LLM as Compiler Architecture¶

The core architectural insight behind Trailblaze — treating the LLM as a compiler rather than a chatbot.

Background¶

Traditional UI test frameworks require developers to write explicit, imperative test code. We want to enable natural language test authoring while maintaining deterministic execution.

What we decided¶

Trailblaze treats the LLM as a compiler that transforms natural language test cases into deterministic tool sequences.

The Compiler Metaphor¶

Natural Language  →  LLM + Agent + Tools  →  Trail Recording
   (Source)              (Compiler)           (Output/IR)

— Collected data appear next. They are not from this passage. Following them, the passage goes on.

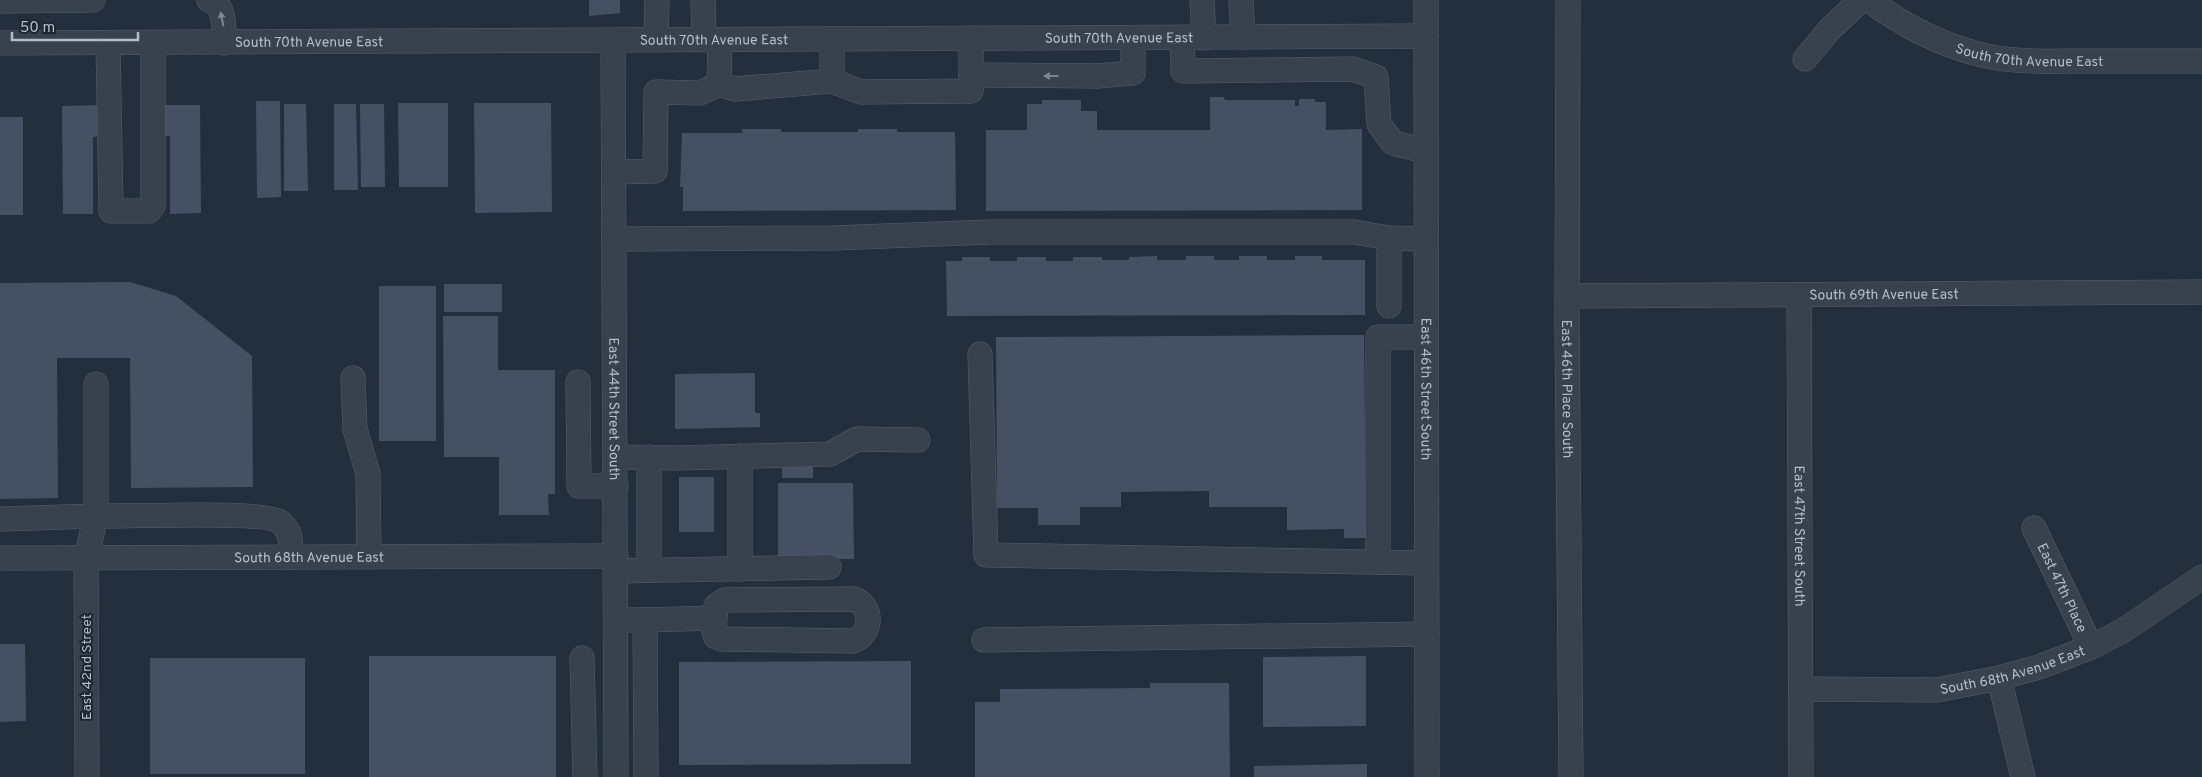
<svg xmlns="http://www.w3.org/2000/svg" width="2202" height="777" font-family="Overpass,sans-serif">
<rect width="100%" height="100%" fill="#242f3e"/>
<path fill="#455162" d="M589,0H620V13L589,16Z
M1210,97H1224L1225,100H1295V106H1299V99H1315V102H1326V130L1362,129V210L986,211V130H1027V104H1042V100H1081V111H1097V130H1210Z
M256,101H280L281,197L257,198Z
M398,103H448V187H399Z
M474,103H551L552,212L475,213Z
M284,104H306L308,191H284Z
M334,104H356L358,190H334Z
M360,104H384L385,187H361Z
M101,105V136L93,137V214H63L62,106Z
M161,105H200L201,213L170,214V136H161Z
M0,117H23V215H0Z
M742,129H781V132H858V129H897V132H955L956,210L683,211V187H680L682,133H742Z
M1157,256V260H1186V256H1214V260H1239V256H1267V260H1295V256H1322V260H1365V315L947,316L946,261H962V257H990V261H1017V257H1046V261H1073V257H1102V260H1129V257Z
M130,282L176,296L252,356L253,487L131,488L130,358H57L58,498L0,499V283Z
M444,284H502V312H444Z
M379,286H436V441H379Z
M443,316H498V370H555V494H548L549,515H499V457H444Z
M1364,335L1366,538H1344V529L1287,530V507H1209V491L1121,492V507H1080V525H1038V508H997L996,337Z
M755,373V413H760V427L675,429V374Z
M782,463H813V478H782Z
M679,477H714V532H679Z
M778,483H853L854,559H778Z
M0,644H25L26,721L0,722Z
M369,656H556V777H369Z
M1366,656V726L1263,727V657Z
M150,658H305V774H150Z
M911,661V764L679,765V662Z
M1150,683H1229L1230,777H975V702H1000V689L1150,688Z
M1367,764V777H1254V766Z"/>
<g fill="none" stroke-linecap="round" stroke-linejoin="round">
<defs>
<g id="minor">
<path d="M209,0C226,4 224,30 224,43"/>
<path d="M703,0L704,40"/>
<path d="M1202,0L1204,38"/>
<path d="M1241,0L1243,37"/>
<path id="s1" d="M1426,0L1427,777"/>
<path id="s2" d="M1568,0L1567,323L1571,777"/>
<path id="s3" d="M1869,0C1902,25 1937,43 1978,54C2012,63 2049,61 2084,61C2123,61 2163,61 2202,61"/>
<path d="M0,1L93,0"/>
<path d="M1182,38L1183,71L1353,69L1376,77L1379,124L1393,143L1425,151"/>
<path d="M832,39V81"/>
<path d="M656,40L657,0"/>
<path id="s4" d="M613,41L616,777"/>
<path id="s5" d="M0,43L1426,36"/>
<path d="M108,43L111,211H149L153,206V43"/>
<path d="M1805,59L1830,29L1861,0"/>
<path d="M971,75L1097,76L1133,73V38"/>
<path d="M719,84L735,89L832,81L861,92L971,91V38"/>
<path d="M615,172L655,171L656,92L700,93L719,84L720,41"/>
<path d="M1389,238V306"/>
<path d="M614,239L833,238L989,232H1354L1389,238L1425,239"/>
<path id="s6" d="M1799,295L1801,777"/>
<path id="s7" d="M1568,296L2202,292"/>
<path d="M980,354L986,555L1426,563"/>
<path d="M353,378L355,429L368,474L369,557"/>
<path d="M578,382L579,486H616"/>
<path d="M740,456V569"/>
<path d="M616,457L677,458L830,454L857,439L918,440"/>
<path d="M649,457V570"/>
<path d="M0,519L96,516V384"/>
<path id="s8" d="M2034,528L2091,647"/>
<path id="s9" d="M0,558L616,556"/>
<path d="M1378,562V337H1426"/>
<path d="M616,571L829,567"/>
<path d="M854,599C873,606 873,634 853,641L721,639L716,637L714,632L716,606L724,600Z"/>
<path d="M616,620H645L646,777"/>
<path d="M645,620L714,618"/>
<path d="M984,640L1427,634"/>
<path d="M582,658L585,777"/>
<path d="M1999,678L2023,777"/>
<path id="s10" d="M1801,689L1937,690L1999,678L2039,667L2091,647L2124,630L2202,577"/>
<path d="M87,777L86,558L96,516C126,517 264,510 280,522C292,531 291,544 291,557"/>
</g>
</defs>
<use href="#minor" stroke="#565f6c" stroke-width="25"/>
<use href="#minor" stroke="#38414e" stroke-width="24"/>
</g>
<defs><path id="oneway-solid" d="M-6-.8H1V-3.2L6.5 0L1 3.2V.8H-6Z" transform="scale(1.25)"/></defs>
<g fill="#7c8592">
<use href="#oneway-solid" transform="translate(222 19) rotate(-101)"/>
<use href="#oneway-solid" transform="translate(1051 76) rotate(-180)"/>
</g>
<g text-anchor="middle" stroke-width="4" stroke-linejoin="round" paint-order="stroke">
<g font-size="14" fill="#b4bcc9" stroke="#1d2633">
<text dy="5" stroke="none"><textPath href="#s5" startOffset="1119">South 70th Avenue East</textPath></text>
<text dy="5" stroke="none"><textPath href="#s5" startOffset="714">South 70th Avenue East</textPath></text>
<text dy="5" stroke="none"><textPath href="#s5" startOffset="309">South 70th Avenue East</textPath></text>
<text dy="5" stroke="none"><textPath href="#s3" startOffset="174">South 70th Avenue East</textPath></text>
<text dy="5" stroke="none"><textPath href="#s7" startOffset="316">South 69th Avenue East</textPath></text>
<text dy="5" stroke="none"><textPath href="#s1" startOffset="389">East 46th Street South</textPath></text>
<text dy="5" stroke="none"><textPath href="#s2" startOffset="389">East 46th Place South</textPath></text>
<text dy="5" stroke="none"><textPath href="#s4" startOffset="368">East 44th Street South</textPath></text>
<text dy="5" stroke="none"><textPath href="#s6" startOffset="241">East 47th Street South</textPath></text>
<text dy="5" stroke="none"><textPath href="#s9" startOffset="309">South 68th Avenue East</textPath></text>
<text dy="5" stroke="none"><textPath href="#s8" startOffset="66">East 47th Place</textPath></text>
<text transform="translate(86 667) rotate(-90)" y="5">East 42nd Street</text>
<text dy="5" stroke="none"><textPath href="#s10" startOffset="214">South 68th Avenue East</textPath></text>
</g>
</g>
<path d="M12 32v8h126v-8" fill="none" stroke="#b4bcc9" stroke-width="2.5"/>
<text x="20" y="32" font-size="15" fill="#b4bcc9" stroke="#1d2633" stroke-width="4" paint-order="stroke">50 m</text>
</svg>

Concept	Traditional Compiler	Trailblaze
Source	Code (.c, .kt)	Natural language test steps
Compiler	gcc, kotlinc	LLM + Trailblaze Agent
IR/Output	Assembly, bytecode	Trail YAML (tool sequence)
Runtime	CPU, JVM	Device + Maestro/Tools

Compilation Flow¶

Test Case Steps → LLM interprets steps → Execute tools on device
        ↓                    ↓                       ↓
  Natural Language    Agent orchestration    Success/Failure
        ↓                    ↓                       ↓
                      On failure: retry      Record successful run
                      with context           as .trail.yaml

Key Properties¶

Compilation happens once: First successful run is recorded
Replay is deterministic: Subsequent runs use recording, no LLM needed
Self-healing on failure: LLM can adapt and retry when UI changes
Recompilation on demand: Force AI mode to generate new recording

Agent Loop¶

LLM receives test step + current screen state
LLM selects and invokes tools
Tools execute via Maestro/device drivers
On success → record tool invocation
On failure → provide error context, retry
After all steps → save complete .trail.yaml

What changed¶

Positive: Natural language authoring, deterministic replay, self-healing capability, familiar mental model for engineers.

Negative: Initial “compilation” requires LLM (cost/latency); recordings may need “recompilation” when UI changes significantly.